Mas, com este ministro, a coisa ainda é mais grave. Por uma
incompreensível ironia, o caos na colocação de professores foi
causado por um erro numa fórmula matemática. Para um homem que,
sendo matemático, passava a vida a atirar farpas à "falta de rigor"
dos outros ministros da Educação, esta calamidade causada por
incúria técnica deveria fazer-nos pensar no estado de degradação a
que o aparelho de Estado chegou no nosso país. O problema do
"Citius" não é um exclusivo do Ministério da Justiça.
Era Vítor
Cunha Rego que dizia que o mundo está perigoso. Perigoso e do
avesso, dizemos nós. Vladimir Putin surge como o grande
protagonista político da atualidade, fazendo emergir as
sombras de uma"guerra fria" que se julgava enterrada. Quais são as
reais ambições da Rússia?
Não tenho qualquer simpatia por
Putin, e pela sua reafirmação do nacionalismo russo num quadro de
democracia limitada e policiada que vigora hoje em Moscovo. Mas o
que destaco na crise da Ucrânia é a total estultícia da União
Europeia. Putin marcou, na ação militar na Georgia, em 2008, os
seus limites. Disse claramente que não toleraria a NATO a crescer
mais às suas portas. Perante isso, a União Europeia ou se acomodava
a isso, ou, então, preparava-se para um futuro confronto com a
Rússia (o que seria uma completa estupidez). A UE acabou por seguir
uma terceira via. Acalentar esperanças megalómanas e antirussas,
que jamais pensava honrar, numa oposição ucraniana que preferiu
derrubar o presidente eleito em 2010, com um golpe de força em vez
de o fazer em eleições. Sustento que Bruxelas se portou pior do que
Moscovo em toda esta crise. Kiev e os ucranianos acabaram por ser
as vítimas de uma clara falta de sabedoria estratégica mínima por
parte de uma Europa que deveria ter funcionado como fator de
moderação, e não como catalisador incendiário.
As
decapitações dos reféns ocidentais às mãos do Estado Islâmico
(ISIS) são a nova face da barbárie. O terrorismo do início da
década passada tinha um rosto, Bin Laden. Uma década depois tem uma
inspiração personificada na multiplicação dos jihadistas?
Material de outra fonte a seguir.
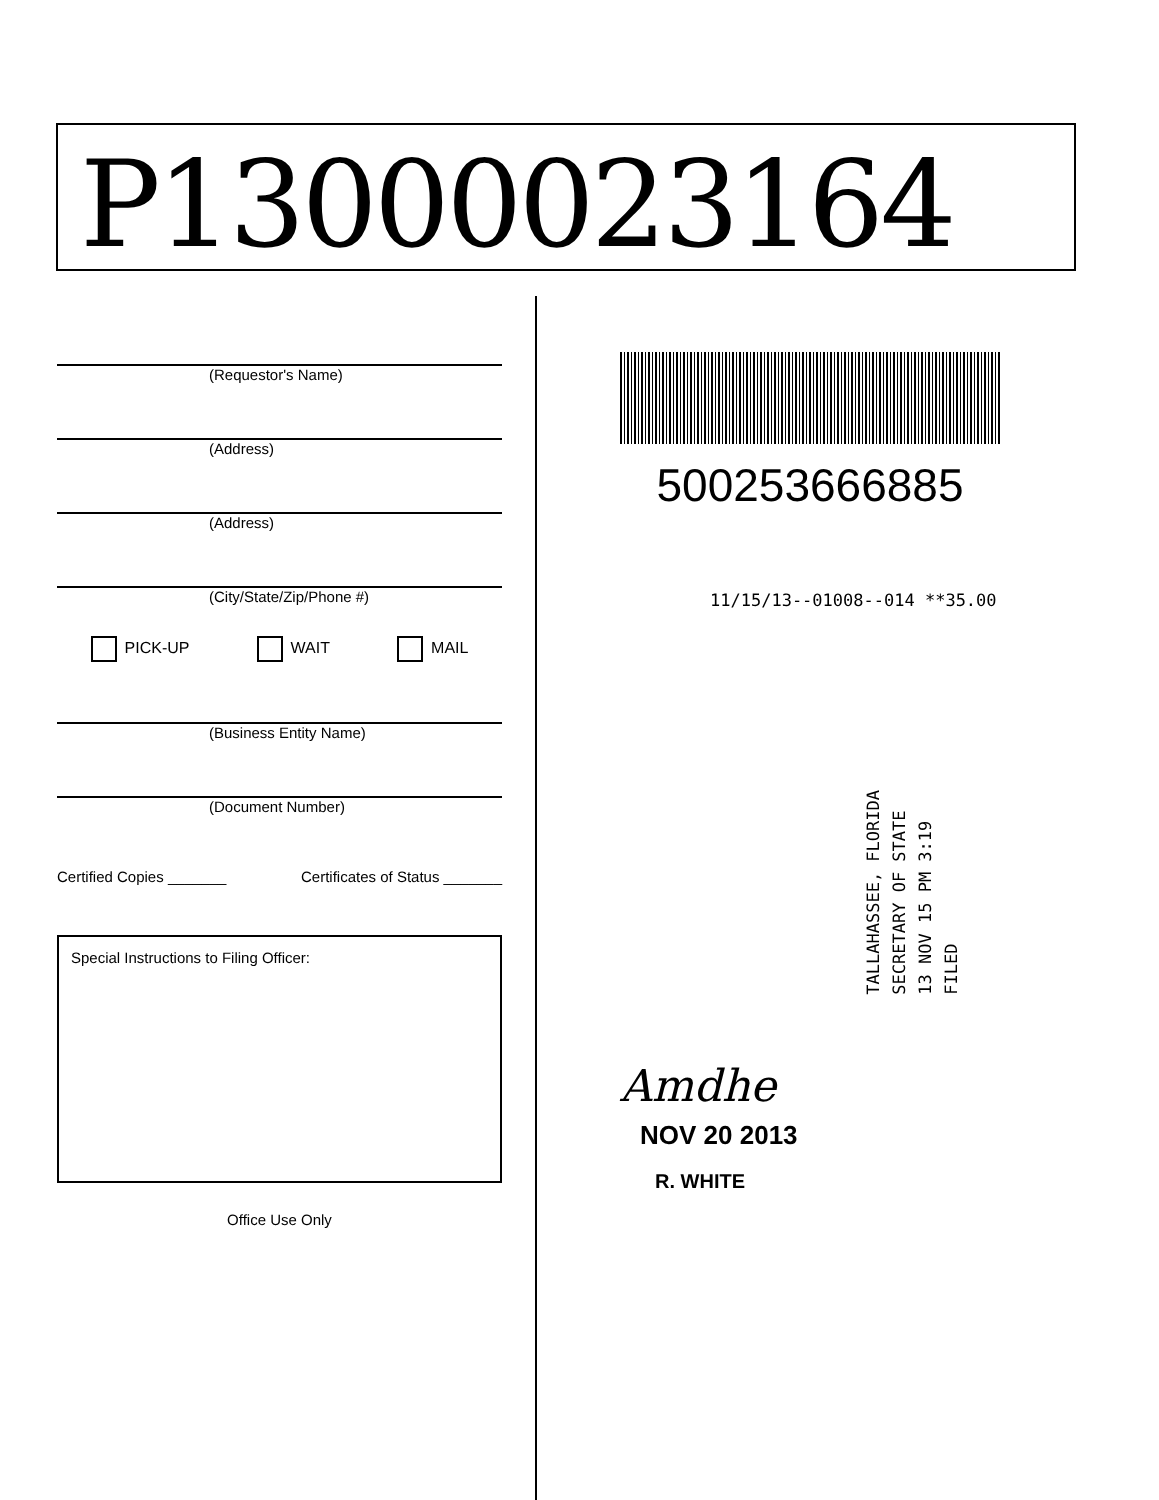P13000023164
(Requestor's Name)
(Address)
(Address)
(City/State/Zip/Phone #)
PICK-UP WAIT MAIL
(Business Entity Name)
(Document Number)
Certified Copies _______ Certificates of Status _______
Special Instructions to Filing Officer:
Office Use Only
500253666885
11/15/13--01008--014 **35.00
TALLAHASSEE, FLORIDA
SECRETARY OF STATE
13 NOV 15 PM 3:19
FILED
Amdhe
NOV 20 2013
R. WHITE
A barbárie tem muitas faces. A
crueldade dos fanáticos que degolam reféns inocentes não nos deve
fazer esquecer a violência assética de funcionários que, numa base
nos EUA, conduzem a nova Guerra Aérea Remota, feita com drones
(aviões não tripulados). Há problemas políticos (a não autorização
do Congresso para estas ações) e morais (há centenas de pessoas a
serem mortas por explosivos, muitas baixas colaterais inocentes,
acionados por alguém a milhares de quilómetros de distância, como
num videojogo). A abstração do rosto humano do inimigo é também
mais um passo no caminho da barbárie.
É um
crítico impiedoso do que fizeram Bush e Blair, atiçando o vespeiro
no Iraque. O mundo ainda está a pagar os efeitos da célebre cimeira
das Lajes?
Sem dúvida. A Cimeira das Lajes
ficará na história como um dos mais tristes momentos da ausência de
visão estratégica que uniu os seus diversos participantes, e mesmo
de lisura na observância do interesse nacional, no caso português.
Se houvesse justiça no mundo, os seus participantes mereceriam ser
julgados pela imensa destruição de vidas e bens que as suas ações
ainda estão a causar. E pela grosseira violação do direito
internacional público que a invasão do Iraque representou.